Cisco recently launched its suite of collaboration services integrating Cisco UC, Cisco Telepresence and Cisco WebEx. The new suite is equipped to enable users to connect with each other from any workplace, on any device and all applications. Biztech2.0 spoke to Minhaj Zia, national sales manager, Unified Communications, Cisco India & SAARC to get a lowdown on the company’s latest offering.
The time of the launch arouses curiosity. With all the financial turmoil, do you think the market opportunity can be capitalised?
With global markets facing a big challenge over the coming months, forward looking organisations are utilising this period to consolidate and are looking at ways by which further efficiencies can be leveraged from their existing investments, technology or otherwise.
Businesses will continue to invest in technology to differentiate the customer experience they provide from that of their competitors. To provide a better customer experience, it is important to enhance employee collaboration, productivity, speed of decision making, time to market, etc. All of this can be achieved by deploying technologies such as TelePresence and other collaborative solutions such as WebEx, which reduces the need for employees to travel.
What are the main benefits of the collaboration portfolio?
Business today requires us to navigate complex cross-company networks of customers, colleagues and partners and sustainable competitive advantage comes from how well we navigate these global business networks to accelerate distributed business processes. Only those companies that are quick to adapt to this collaborative work process will thrive in the new flat world.
IT organisations struggle to give knowledge workers the collaborative tools to innovate and adapt without compromising the core IT responsibilities of security, reliability and compliance. For doing this, IT organisations need a collaborative framework that allows them to combine the reach, speed and flexibility of Web 2.0 with the security, policies and management of enterprise networking. They need a platform that integrates with what they use today and can adapt and evolve as their business needs change.
Collaboration requires a network-centric platform approach. Cisco’s new suite uses Web 2.0 tools and APIs to expose network applications and services. This network-as-the-platform approach means customers can rapidly deploy the solution on a range of client devices (PCs, mobile phones) and integrate with public tools (wikis, IM, Google widgets) and corporate applications (WebEx, UC, TelePresence, mobility services engine).
How is Cisco’s collaboration portfolio service different from similar services in the market?
The foundation of collaboration revolves around enabling people, applications, and businesses to connect to each other over the IP network. This provides the scope to deliver applications that can be quickly deployed on premises or as software-as-a-service, which in turn enables customers to choose application deployment options based on business needs rather than being constrained by architectural limitations.

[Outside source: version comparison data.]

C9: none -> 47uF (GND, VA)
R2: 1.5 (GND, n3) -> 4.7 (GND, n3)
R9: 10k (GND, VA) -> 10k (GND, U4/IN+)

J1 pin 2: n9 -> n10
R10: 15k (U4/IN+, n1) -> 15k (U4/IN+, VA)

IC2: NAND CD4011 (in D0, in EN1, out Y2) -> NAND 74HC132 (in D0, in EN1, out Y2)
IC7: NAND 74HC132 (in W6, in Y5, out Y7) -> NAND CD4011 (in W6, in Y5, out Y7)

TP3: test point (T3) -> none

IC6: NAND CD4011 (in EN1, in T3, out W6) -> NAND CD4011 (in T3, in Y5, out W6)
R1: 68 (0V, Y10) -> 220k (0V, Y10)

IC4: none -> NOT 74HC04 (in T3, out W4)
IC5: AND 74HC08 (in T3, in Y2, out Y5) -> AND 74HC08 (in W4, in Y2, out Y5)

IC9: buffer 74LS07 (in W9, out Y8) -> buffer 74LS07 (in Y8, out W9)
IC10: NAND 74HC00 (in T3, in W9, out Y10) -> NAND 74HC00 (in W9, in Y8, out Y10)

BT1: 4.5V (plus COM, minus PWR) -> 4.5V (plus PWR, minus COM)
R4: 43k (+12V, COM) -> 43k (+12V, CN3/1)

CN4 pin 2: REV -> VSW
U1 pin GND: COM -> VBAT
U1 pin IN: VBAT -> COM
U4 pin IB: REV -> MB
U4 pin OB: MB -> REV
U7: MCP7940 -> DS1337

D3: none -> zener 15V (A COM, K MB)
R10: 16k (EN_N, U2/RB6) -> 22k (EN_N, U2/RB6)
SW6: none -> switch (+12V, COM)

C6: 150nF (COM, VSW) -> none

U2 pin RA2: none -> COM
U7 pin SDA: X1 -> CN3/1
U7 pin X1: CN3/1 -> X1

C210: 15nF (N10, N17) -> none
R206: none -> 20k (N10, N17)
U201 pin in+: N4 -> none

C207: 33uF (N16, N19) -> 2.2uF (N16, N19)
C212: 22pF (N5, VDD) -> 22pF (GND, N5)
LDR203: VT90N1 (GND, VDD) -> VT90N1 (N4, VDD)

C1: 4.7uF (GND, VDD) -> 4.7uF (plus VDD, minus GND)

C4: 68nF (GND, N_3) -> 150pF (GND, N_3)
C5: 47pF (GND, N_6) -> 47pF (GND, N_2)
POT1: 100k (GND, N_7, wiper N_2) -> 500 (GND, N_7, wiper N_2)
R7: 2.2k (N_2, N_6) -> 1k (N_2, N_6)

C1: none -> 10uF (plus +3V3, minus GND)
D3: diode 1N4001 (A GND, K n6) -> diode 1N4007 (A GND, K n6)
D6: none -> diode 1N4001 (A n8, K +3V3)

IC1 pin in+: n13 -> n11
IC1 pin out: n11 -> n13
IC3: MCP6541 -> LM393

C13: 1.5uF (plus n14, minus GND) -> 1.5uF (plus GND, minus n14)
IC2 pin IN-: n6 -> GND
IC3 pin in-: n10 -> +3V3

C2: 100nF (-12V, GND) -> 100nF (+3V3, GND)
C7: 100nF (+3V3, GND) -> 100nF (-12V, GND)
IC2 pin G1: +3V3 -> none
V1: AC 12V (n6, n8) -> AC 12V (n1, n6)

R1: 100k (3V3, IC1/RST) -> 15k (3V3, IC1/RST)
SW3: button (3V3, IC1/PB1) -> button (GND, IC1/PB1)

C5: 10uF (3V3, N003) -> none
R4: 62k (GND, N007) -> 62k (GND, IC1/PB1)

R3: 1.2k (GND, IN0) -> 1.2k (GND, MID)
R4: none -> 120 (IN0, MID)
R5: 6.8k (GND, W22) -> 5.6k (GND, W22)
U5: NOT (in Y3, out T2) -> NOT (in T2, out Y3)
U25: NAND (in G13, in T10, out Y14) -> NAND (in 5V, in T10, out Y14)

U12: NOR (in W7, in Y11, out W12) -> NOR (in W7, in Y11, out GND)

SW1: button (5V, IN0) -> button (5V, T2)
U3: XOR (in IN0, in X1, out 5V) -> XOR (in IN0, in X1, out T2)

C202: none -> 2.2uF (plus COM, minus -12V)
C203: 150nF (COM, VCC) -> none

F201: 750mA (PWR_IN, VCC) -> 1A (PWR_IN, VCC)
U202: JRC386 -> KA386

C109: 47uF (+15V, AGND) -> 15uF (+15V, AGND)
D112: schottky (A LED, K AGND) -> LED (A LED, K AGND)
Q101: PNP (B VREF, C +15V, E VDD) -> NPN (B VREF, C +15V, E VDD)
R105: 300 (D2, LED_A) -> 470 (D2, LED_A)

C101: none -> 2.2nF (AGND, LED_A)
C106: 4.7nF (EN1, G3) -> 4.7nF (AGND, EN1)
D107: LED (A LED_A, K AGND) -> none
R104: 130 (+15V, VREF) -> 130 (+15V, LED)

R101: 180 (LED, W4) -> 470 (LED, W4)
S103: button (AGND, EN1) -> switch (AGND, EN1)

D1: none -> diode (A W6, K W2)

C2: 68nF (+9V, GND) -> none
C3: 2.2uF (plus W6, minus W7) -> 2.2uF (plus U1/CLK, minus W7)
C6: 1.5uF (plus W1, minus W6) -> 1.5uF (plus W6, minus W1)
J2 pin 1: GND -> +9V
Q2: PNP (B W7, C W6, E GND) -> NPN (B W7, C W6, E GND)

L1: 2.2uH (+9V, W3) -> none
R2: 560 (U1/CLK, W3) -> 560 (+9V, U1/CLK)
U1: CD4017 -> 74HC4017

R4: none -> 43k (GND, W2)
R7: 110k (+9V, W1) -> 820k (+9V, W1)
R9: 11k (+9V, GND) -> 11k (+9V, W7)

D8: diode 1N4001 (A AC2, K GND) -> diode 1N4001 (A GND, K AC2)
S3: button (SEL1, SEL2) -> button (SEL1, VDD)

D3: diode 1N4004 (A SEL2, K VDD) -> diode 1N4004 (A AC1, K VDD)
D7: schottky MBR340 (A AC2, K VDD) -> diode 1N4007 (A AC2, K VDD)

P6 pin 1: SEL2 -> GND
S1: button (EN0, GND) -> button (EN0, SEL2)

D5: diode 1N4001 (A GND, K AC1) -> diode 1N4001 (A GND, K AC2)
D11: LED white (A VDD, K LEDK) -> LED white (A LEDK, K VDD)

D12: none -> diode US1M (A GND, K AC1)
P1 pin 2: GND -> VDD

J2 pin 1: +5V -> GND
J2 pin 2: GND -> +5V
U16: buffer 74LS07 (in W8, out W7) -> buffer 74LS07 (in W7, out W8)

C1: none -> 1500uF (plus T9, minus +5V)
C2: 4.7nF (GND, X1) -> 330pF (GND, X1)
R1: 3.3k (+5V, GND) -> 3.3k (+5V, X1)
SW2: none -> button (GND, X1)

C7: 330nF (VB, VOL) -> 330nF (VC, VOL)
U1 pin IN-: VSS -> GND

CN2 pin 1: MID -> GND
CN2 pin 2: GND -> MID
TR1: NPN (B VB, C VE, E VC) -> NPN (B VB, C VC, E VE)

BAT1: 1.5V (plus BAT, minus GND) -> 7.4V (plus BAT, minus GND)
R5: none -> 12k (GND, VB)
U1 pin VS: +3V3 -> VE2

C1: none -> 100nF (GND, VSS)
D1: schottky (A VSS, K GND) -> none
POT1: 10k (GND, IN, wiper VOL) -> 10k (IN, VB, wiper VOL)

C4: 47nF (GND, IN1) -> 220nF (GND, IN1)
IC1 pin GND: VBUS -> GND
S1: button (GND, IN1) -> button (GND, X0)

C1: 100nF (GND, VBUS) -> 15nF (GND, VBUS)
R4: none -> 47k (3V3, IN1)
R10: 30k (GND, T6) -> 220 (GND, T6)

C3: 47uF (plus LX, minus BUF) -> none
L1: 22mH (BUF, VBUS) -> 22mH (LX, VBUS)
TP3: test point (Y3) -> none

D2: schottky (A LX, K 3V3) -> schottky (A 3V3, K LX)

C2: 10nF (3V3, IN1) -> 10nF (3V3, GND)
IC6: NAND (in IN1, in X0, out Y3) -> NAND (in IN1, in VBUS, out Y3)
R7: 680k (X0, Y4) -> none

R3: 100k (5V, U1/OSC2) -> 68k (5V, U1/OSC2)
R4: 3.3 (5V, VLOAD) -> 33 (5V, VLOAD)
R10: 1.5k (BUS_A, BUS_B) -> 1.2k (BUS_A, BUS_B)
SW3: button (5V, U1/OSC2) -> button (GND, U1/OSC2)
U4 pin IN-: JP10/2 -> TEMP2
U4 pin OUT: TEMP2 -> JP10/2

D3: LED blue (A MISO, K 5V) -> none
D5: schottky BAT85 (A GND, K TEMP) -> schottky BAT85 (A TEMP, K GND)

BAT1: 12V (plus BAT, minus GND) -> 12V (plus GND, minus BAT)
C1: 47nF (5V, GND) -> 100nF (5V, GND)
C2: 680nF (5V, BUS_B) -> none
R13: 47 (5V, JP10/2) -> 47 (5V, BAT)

However, current alternatives are difficult to deploy and use. Most have long deployment cycles; don’t scale to mobile workspaces and lack business controls. People can’t connect and communicate across firewalls or corporate boundaries.
Can VSATs support the Cisco TelePresence experience? If yes, then how can SMBs or even large enterprises leverage the model?
In the past, VSAT technology was unable to support high bandwidth applications, however, with the introduction of new technologies and bandwidth optimising technologies, the throughput on VSAT networks have increased. These networks can now support applications such as TelePresence.
Given the up-front investment required to set up a dedicated TelePresence system within an organisation, many small and medium businesses, we believe will utilise TelePresence services provided by service providers on a pay-per-use basis. Tata Communications has already launched such a service in the country and other service providers are also looking at this model.
Can you briefly explain the advantages of using ‘SaaS’ as a delivery model?
The on-demand, hosted approach, employs a Software-as-a-Service model. The benefits to an enterprise by adopting an on-demand, Software-as-a-Service model are the ability to serve large numbers of concurrent users with thin client applications over the Internet; ease of deployment, with no large upfront investment, and no hardware to buy; enterprise-grade security, reliability, and performance; ease of maintenance and upgrades freeing the IT department to focus on strategic issues; platform independence; integration with enterprise applications such as CRM, e-mail and IM, salesforce.com etc.